--- Given text Enclosed Below ---
Salesforce Visual Workflow – Can Flow Commit Changes Prior to Invoking a Method

I'm trying to get some advanced architecture setup for my company, but I'm running into an issue with my design; looking for help.

I'm attempting to execute an API call from Flow, but I'm getting the dreaded CalloutException: You have uncommitted work pending. Please commit or rollback before calling out.. I know this means I need to put @Future on my call out, but I'm wondering if anyone knows of a way to put that function into the flow? Is there any element that would commit the work of my transaction?

The main reason I ask is I want to get the response of the call out into the flow – meaning I cannot use the future annotation as it prevents the response from being returned. If nothing else works I'm going to have to leverage the response (as an inserted record) to trigger a follow up flow, but this is a heavier design than I'd like and creates some security considerations.

I've attempted using a wait element, but it appears the method invoked is still considered part of the same transaction. I setup an absolute alert for 0.016777 hours (1 minute) after current time, but still receiving the error. I'm going to try a relative alert to see if that works.

TL;DR: I'm looking for a way to get Flow to commit work prior to a specific element. Is there a way to do this?
--- End of Enclosed Given text ---
--- Dataset excerpt Enclosed Below ---
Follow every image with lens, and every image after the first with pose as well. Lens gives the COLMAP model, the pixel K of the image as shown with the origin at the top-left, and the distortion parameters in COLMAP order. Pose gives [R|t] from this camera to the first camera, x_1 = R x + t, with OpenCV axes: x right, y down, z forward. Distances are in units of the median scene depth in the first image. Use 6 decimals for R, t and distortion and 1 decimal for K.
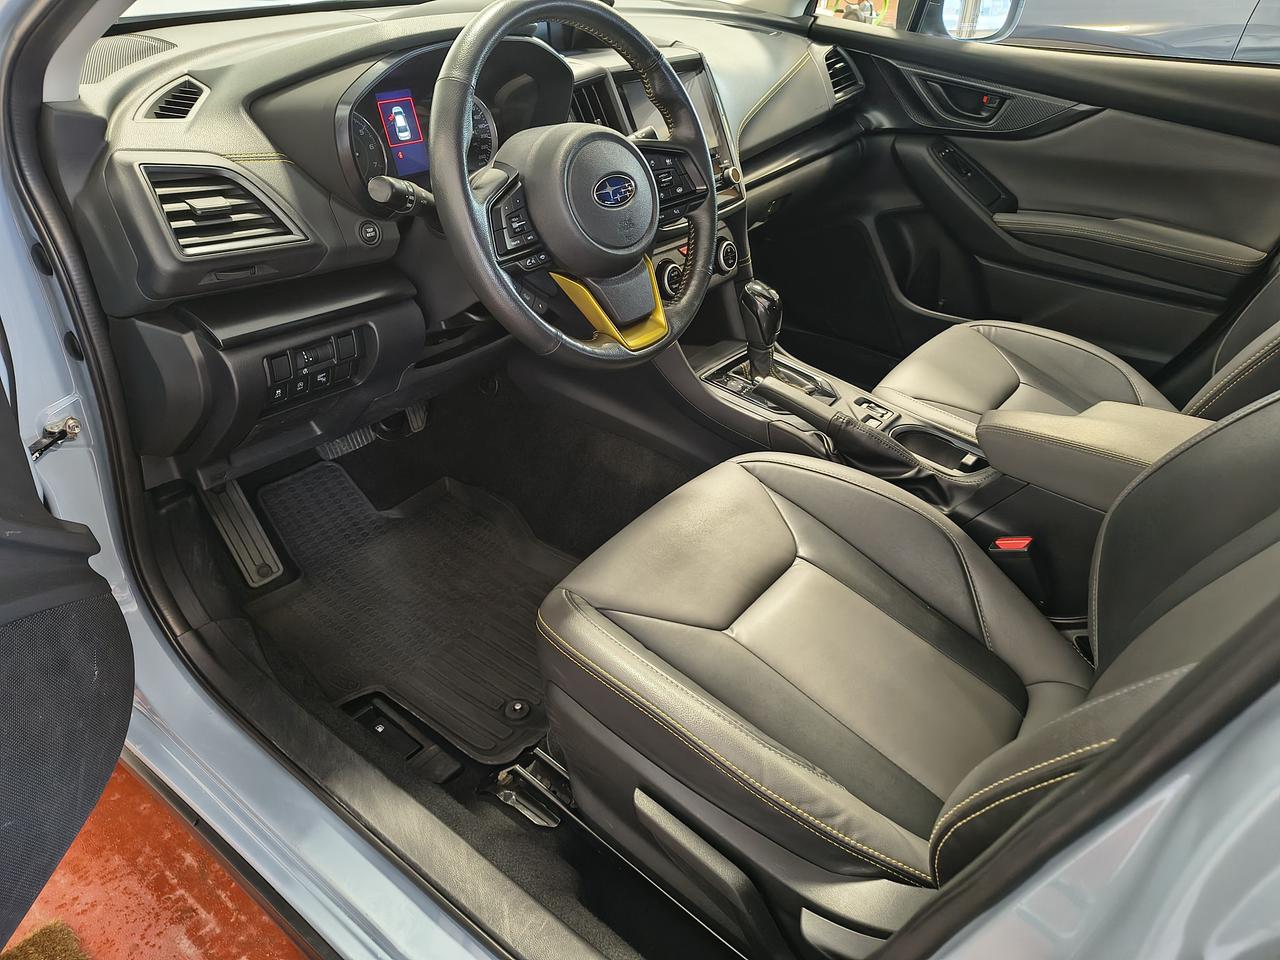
lens RADIAL K [[890.9, 0, 643.7], [0, 890.9, 479.8], [0, 0, 1]] dist [0.011895, -0.012945]
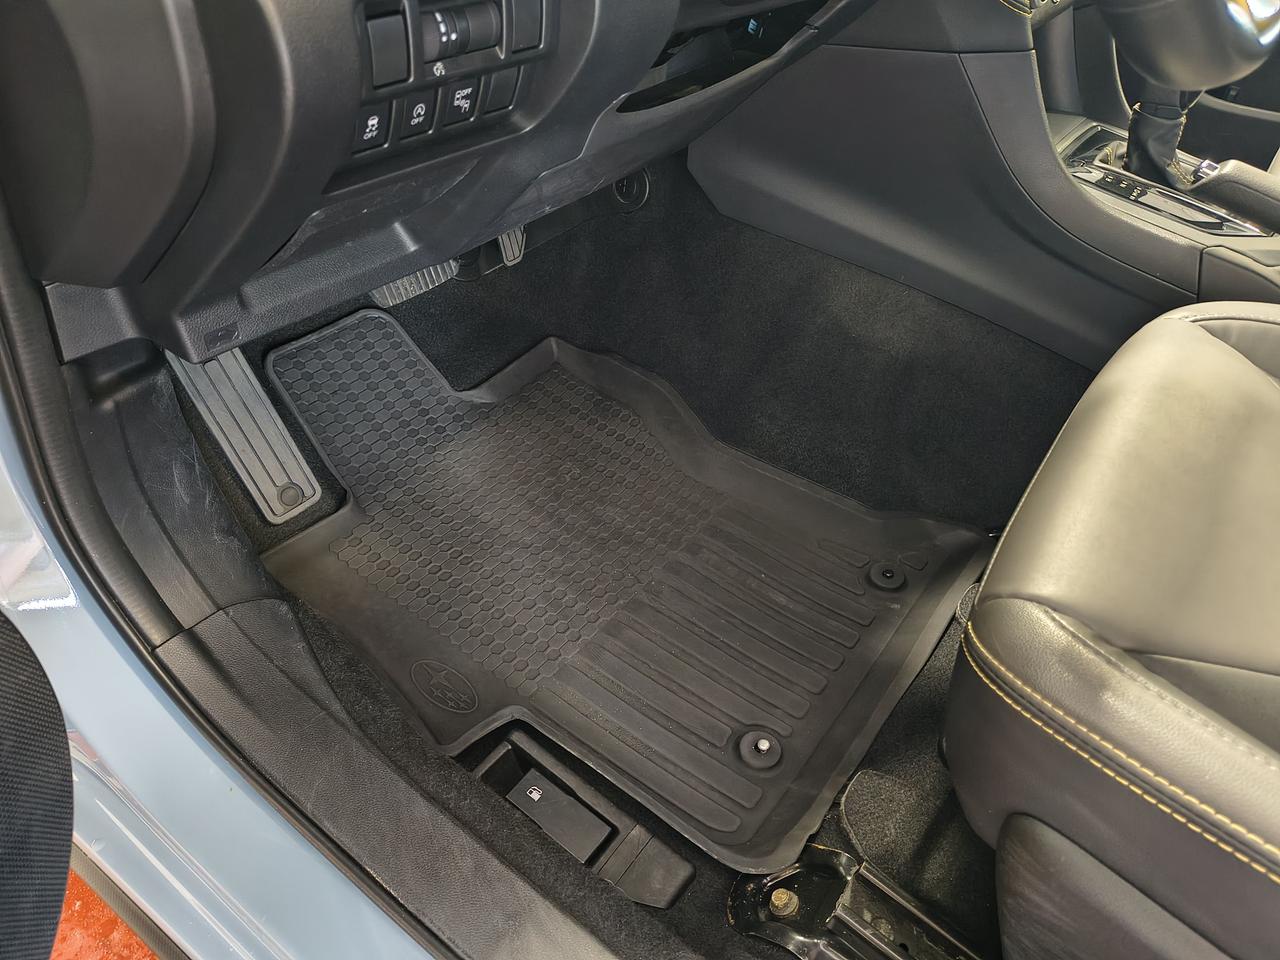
--- End of Enclosed Dataset excerpt ---
Work task 1 = Copy the Salesforce Flow post verbatim, from "Salesforce Visual Workflow" to "looking for help.".
Work task 2 = Write out every sentence in the Salesforce Flow post that ends with a question mark.

Answer section 1 =
Salesforce Visual Workflow – Can Flow Commit Changes Prior to Invoking a Method

I'm trying to get some advanced architecture setup for my company, but I'm running into an issue with my design; looking for help.

Answer section 2 =
- I know this means I need to put @Future on my call out, but I'm wondering if anyone knows of a way to put that function into the flow?
- Is there any element that would commit the work of my transaction?
- Is there a way to do this?